Rien dans Wingspan n’est bien compliqué et c’est d’ailleurs pour cela qu’on l’aime. On choisit une action, on remonte la ligne en activant – ou pas – les pouvoirs et on s’extasie devant les jolis oiseaux. Il y a un peu de compétition qui vient, et c’est une autre originalité, de bonus que vous donnez à vos voisins. Oui, vous allez vous demander si ça vaut le coup que vous pondiez si ça autorise vos concurrents à faire de même gratuitement… Ça change d’autres jeux où on pille allègrement la personne en face ! Autant vous dire que l’ambiance autour de la table est plutôt joviale et que c’est pour cela que le jeu a du succès.
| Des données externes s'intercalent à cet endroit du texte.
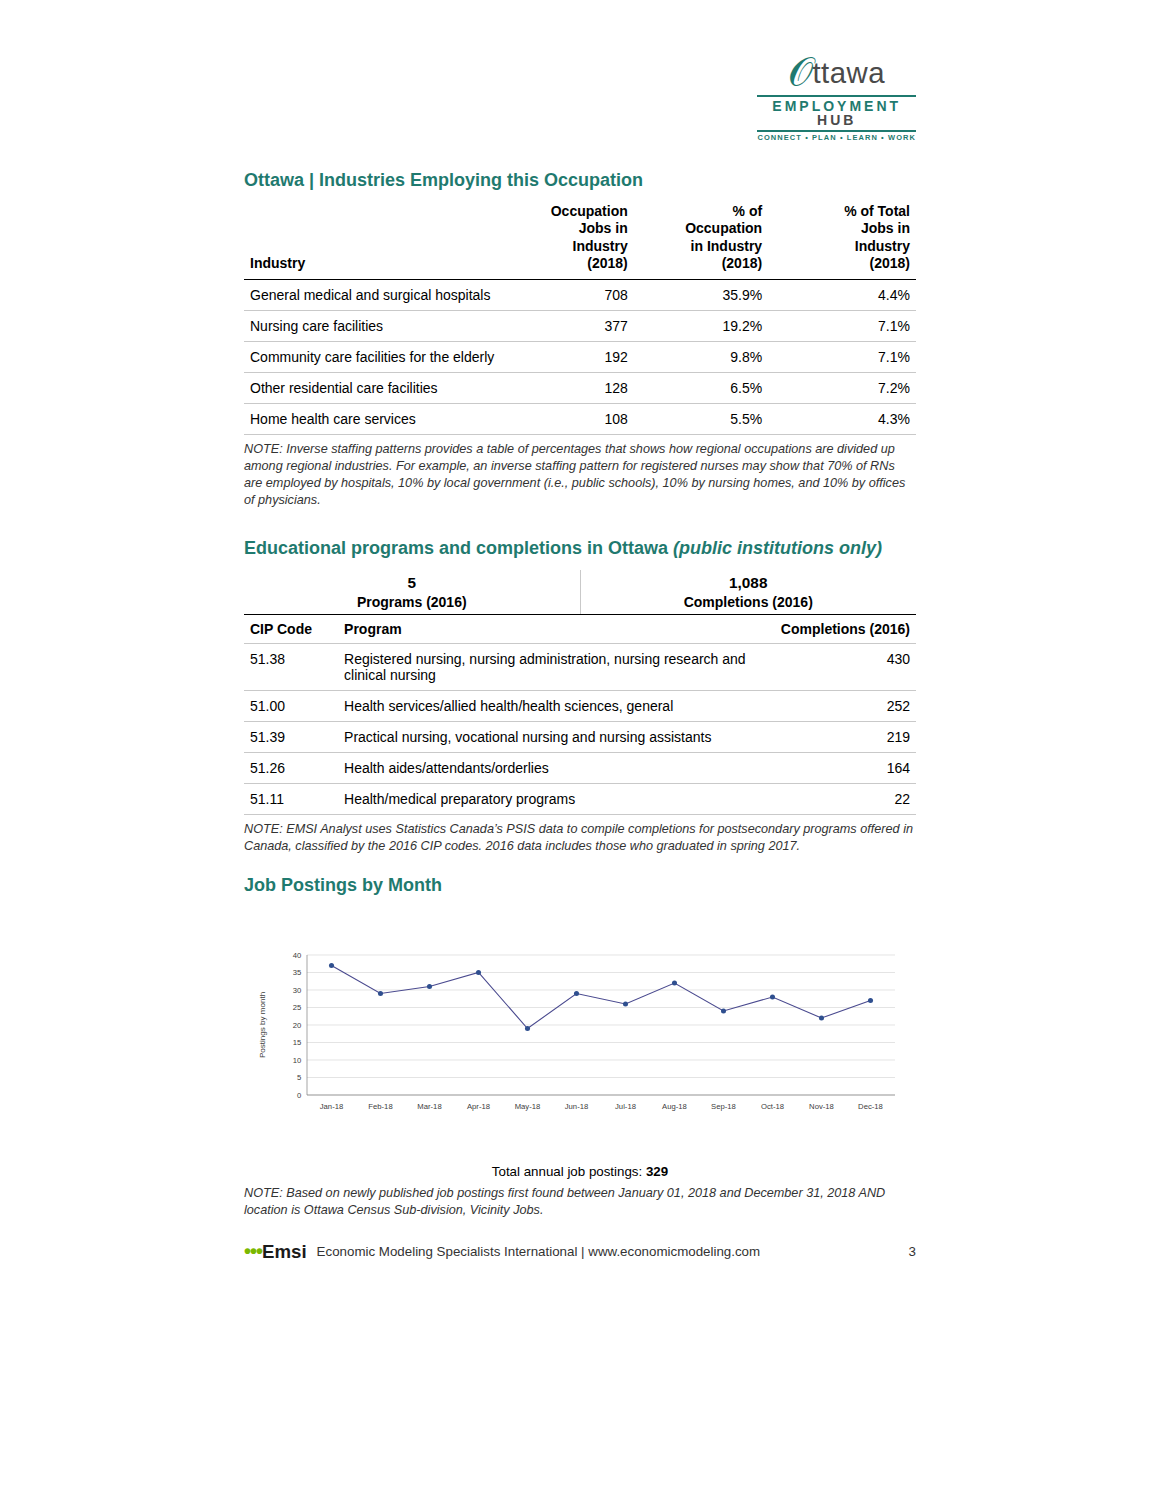𝒪ttawa
EMPLOYMENT
HUB
CONNECT • PLAN • LEARN • WORK
Ottawa | Industries Employing this Occupation
| Industry | Occupation Jobs in Industry (2018) | % of Occupation in Industry (2018) | % of Total Jobs in Industry (2018) |
| --- | --- | --- | --- |
| General medical and surgical hospitals | 708 | 35.9% | 4.4% |
| Nursing care facilities | 377 | 19.2% | 7.1% |
| Community care facilities for the elderly | 192 | 9.8% | 7.1% |
| Other residential care facilities | 128 | 6.5% | 7.2% |
| Home health care services | 108 | 5.5% | 4.3% |
NOTE: Inverse staffing patterns provides a table of percentages that shows how regional occupations are divided up among regional industries. For example, an inverse staffing pattern for registered nurses may show that 70% of RNs are employed by hospitals, 10% by local government (i.e., public schools), 10% by nursing homes, and 10% by offices of physicians.
Educational programs and completions in Ottawa (public institutions only)
| 5 Programs (2016) | 1,088 Completions (2016) |
| CIP Code | Program | Completions (2016) |
| --- | --- | --- |
| 51.38 | Registered nursing, nursing administration, nursing research and clinical nursing | 430 |
| 51.00 | Health services/allied health/health sciences, general | 252 |
| 51.39 | Practical nursing, vocational nursing and nursing assistants | 219 |
| 51.26 | Health aides/attendants/orderlies | 164 |
| 51.11 | Health/medical preparatory programs | 22 |
NOTE: EMSI Analyst uses Statistics Canada’s PSIS data to compile completions for postsecondary programs offered in Canada, classified by the 2016 CIP codes. 2016 data includes those who graduated in spring 2017.
Job Postings by Month
40 35 30 25 20 15 10 5 0 Postings by month Jan-18 Feb-18 Mar-18 Apr-18 May-18 Jun-18 Jul-18 Aug-18 Sep-18 Oct-18 Nov-18 Dec-18
Total annual job postings: 329
NOTE: Based on newly published job postings first found between January 01, 2018 and December 31, 2018 AND location is Ottawa Census Sub-division, Vicinity Jobs.
•••Emsi
Economic Modeling Specialists International | www.economicmodeling.com
3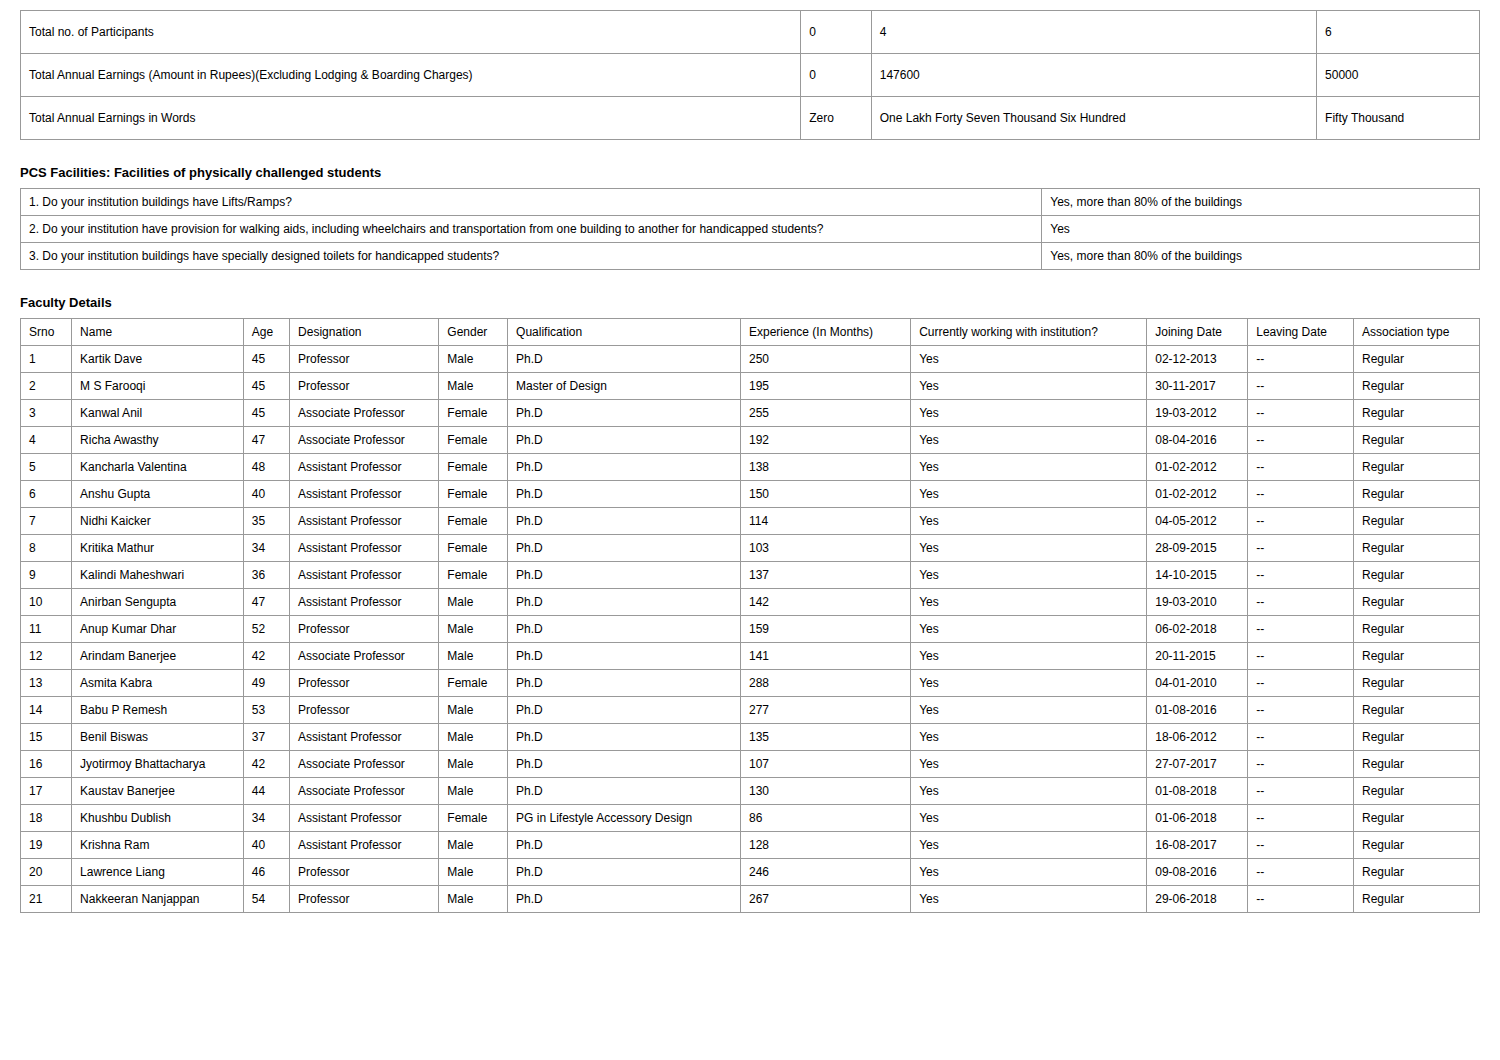| Total no. of Participants | 0 | 4 | 6 |
| Total Annual Earnings (Amount in Rupees)(Excluding Lodging & Boarding Charges) | 0 | 147600 | 50000 |
| Total Annual Earnings in Words | Zero | One Lakh Forty Seven Thousand Six Hundred | Fifty Thousand |
PCS Facilities: Facilities of physically challenged students
| 1. Do your institution buildings have Lifts/Ramps? | Yes, more than 80% of the buildings |
| 2. Do your institution have provision for walking aids, including wheelchairs and transportation from one building to another for handicapped students? | Yes |
| 3. Do your institution buildings have specially designed toilets for handicapped students? | Yes, more than 80% of the buildings |
Faculty Details
| Srno | Name | Age | Designation | Gender | Qualification | Experience (In Months) | Currently working with institution? | Joining Date | Leaving Date | Association type |
| --- | --- | --- | --- | --- | --- | --- | --- | --- | --- | --- |
| 1 | Kartik Dave | 45 | Professor | Male | Ph.D | 250 | Yes | 02-12-2013 | -- | Regular |
| 2 | M S Farooqi | 45 | Professor | Male | Master of Design | 195 | Yes | 30-11-2017 | -- | Regular |
| 3 | Kanwal Anil | 45 | Associate Professor | Female | Ph.D | 255 | Yes | 19-03-2012 | -- | Regular |
| 4 | Richa Awasthy | 47 | Associate Professor | Female | Ph.D | 192 | Yes | 08-04-2016 | -- | Regular |
| 5 | Kancharla Valentina | 48 | Assistant Professor | Female | Ph.D | 138 | Yes | 01-02-2012 | -- | Regular |
| 6 | Anshu Gupta | 40 | Assistant Professor | Female | Ph.D | 150 | Yes | 01-02-2012 | -- | Regular |
| 7 | Nidhi Kaicker | 35 | Assistant Professor | Female | Ph.D | 114 | Yes | 04-05-2012 | -- | Regular |
| 8 | Kritika Mathur | 34 | Assistant Professor | Female | Ph.D | 103 | Yes | 28-09-2015 | -- | Regular |
| 9 | Kalindi Maheshwari | 36 | Assistant Professor | Female | Ph.D | 137 | Yes | 14-10-2015 | -- | Regular |
| 10 | Anirban Sengupta | 47 | Assistant Professor | Male | Ph.D | 142 | Yes | 19-03-2010 | -- | Regular |
| 11 | Anup Kumar Dhar | 52 | Professor | Male | Ph.D | 159 | Yes | 06-02-2018 | -- | Regular |
| 12 | Arindam Banerjee | 42 | Associate Professor | Male | Ph.D | 141 | Yes | 20-11-2015 | -- | Regular |
| 13 | Asmita Kabra | 49 | Professor | Female | Ph.D | 288 | Yes | 04-01-2010 | -- | Regular |
| 14 | Babu P Remesh | 53 | Professor | Male | Ph.D | 277 | Yes | 01-08-2016 | -- | Regular |
| 15 | Benil Biswas | 37 | Assistant Professor | Male | Ph.D | 135 | Yes | 18-06-2012 | -- | Regular |
| 16 | Jyotirmoy Bhattacharya | 42 | Associate Professor | Male | Ph.D | 107 | Yes | 27-07-2017 | -- | Regular |
| 17 | Kaustav Banerjee | 44 | Associate Professor | Male | Ph.D | 130 | Yes | 01-08-2018 | -- | Regular |
| 18 | Khushbu Dublish | 34 | Assistant Professor | Female | PG in Lifestyle Accessory Design | 86 | Yes | 01-06-2018 | -- | Regular |
| 19 | Krishna Ram | 40 | Assistant Professor | Male | Ph.D | 128 | Yes | 16-08-2017 | -- | Regular |
| 20 | Lawrence Liang | 46 | Professor | Male | Ph.D | 246 | Yes | 09-08-2016 | -- | Regular |
| 21 | Nakkeeran Nanjappan | 54 | Professor | Male | Ph.D | 267 | Yes | 29-06-2018 | -- | Regular |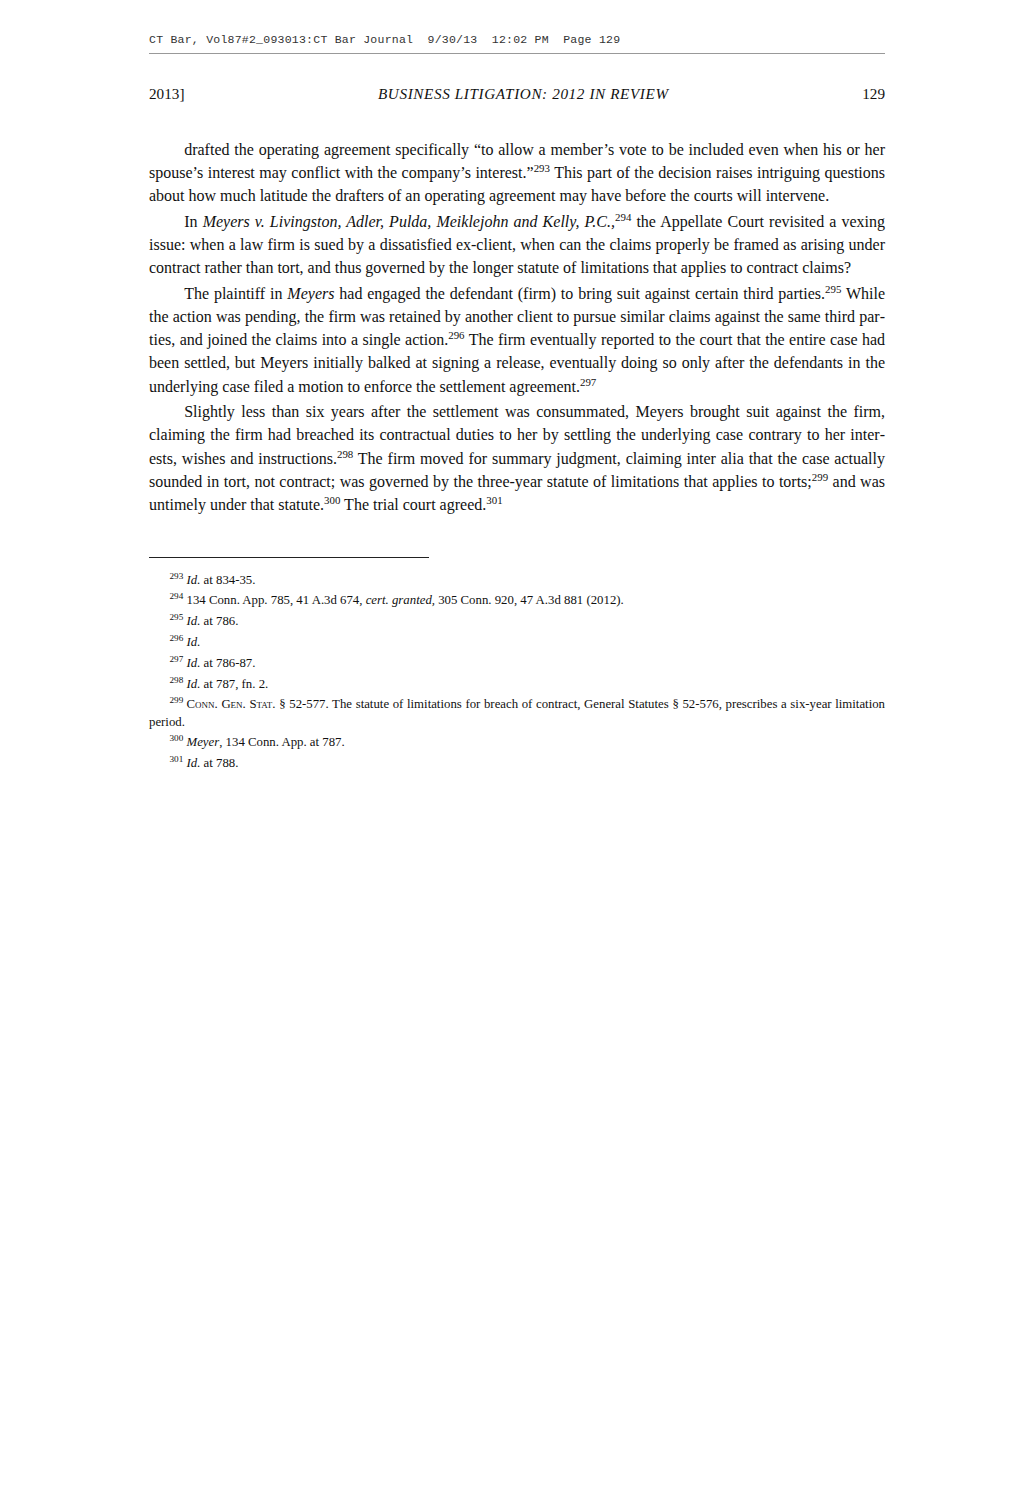CT Bar, Vol87#2_093013:CT Bar Journal 9/30/13 12:02 PM Page 129
2013] Business Litigation: 2012 in Review 129
drafted the operating agreement specifically “to allow a member’s vote to be included even when his or her spouse’s interest may conflict with the company’s interest.”293 This part of the decision raises intriguing questions about how much latitude the drafters of an operating agreement may have before the courts will intervene.
In Meyers v. Livingston, Adler, Pulda, Meiklejohn and Kelly, P.C.,294 the Appellate Court revisited a vexing issue: when a law firm is sued by a dissatisfied ex-client, when can the claims properly be framed as arising under contract rather than tort, and thus governed by the longer statute of limitations that applies to contract claims?
The plaintiff in Meyers had engaged the defendant (firm) to bring suit against certain third parties.295 While the action was pending, the firm was retained by another client to pursue similar claims against the same third parties, and joined the claims into a single action.296 The firm eventually reported to the court that the entire case had been settled, but Meyers initially balked at signing a release, eventually doing so only after the defendants in the underlying case filed a motion to enforce the settlement agreement.297
Slightly less than six years after the settlement was consummated, Meyers brought suit against the firm, claiming the firm had breached its contractual duties to her by settling the underlying case contrary to her interests, wishes and instructions.298 The firm moved for summary judgment, claiming inter alia that the case actually sounded in tort, not contract; was governed by the three-year statute of limitations that applies to torts;299 and was untimely under that statute.300 The trial court agreed.301
Id. at 834-35.
134 Conn. App. 785, 41 A.3d 674, cert. granted, 305 Conn. 920, 47 A.3d 881 (2012).
Id. at 786.
Id.
Id. at 786-87.
Id. at 787, fn. 2.
Conn. Gen. Stat. § 52-577. The statute of limitations for breach of contract, General Statutes § 52-576, prescribes a six-year limitation period.
Meyer, 134 Conn. App. at 787.
Id. at 788.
Un zeste de compétition, énormément de contemplation et des parties courtes sans temps mort ni analysis paralysis.

Oui forcément si on intimide les adversaires…

Mais la vraie question – et elle m’a d’ailleurs été posée – est : lorsque l’on veut débuter dans Wingspan, vaut-il mieux acheter le jeu de base ou peut-on se contenter de Wingspan Asie ? Personnellement, je pense que si on (croit qu’on est) est vraiment certain de ne pas se laisser happer par l’envie d’acheter le reste des extensions et qu’on cherche un jeu au faible encombrement, alors oui on peut économiser quelques euros et se contenter de ce stand-alone. Même si franchement la différence n’est pas si importante que ça et que le jeu de base offre bien plus de tout.

Par contre, et en étant un minimum lucide, il est quasiment certain que vous voudrez investir dans le reste par la suite. Je ne vois pas des gens se dire que si, Wingspan Asie se suffit à lui-même. Vous allez forcément vouloir plus de cartes, profiter de la belle mangeoire, tester le nectar et les oiseaux spécifiques, vouloir plus d’objectifs de fin de manche. Donc dans ces cas-là Wingspan Asie n’aura servi qu’à confirmer qu’on accroche au jeu et on craquera pour le reste.

Dans tous les cas, vous vous retrouverez avec la totale, comme les drogués que ma femme et moi sommes. Alors oui, pour vous donner bonne conscience, commencez par Wingspan Asie. Et dans une petite dizaine de parties, revenez lire cette conclusion que vous aviez lue avec dédain et passez commande du reste…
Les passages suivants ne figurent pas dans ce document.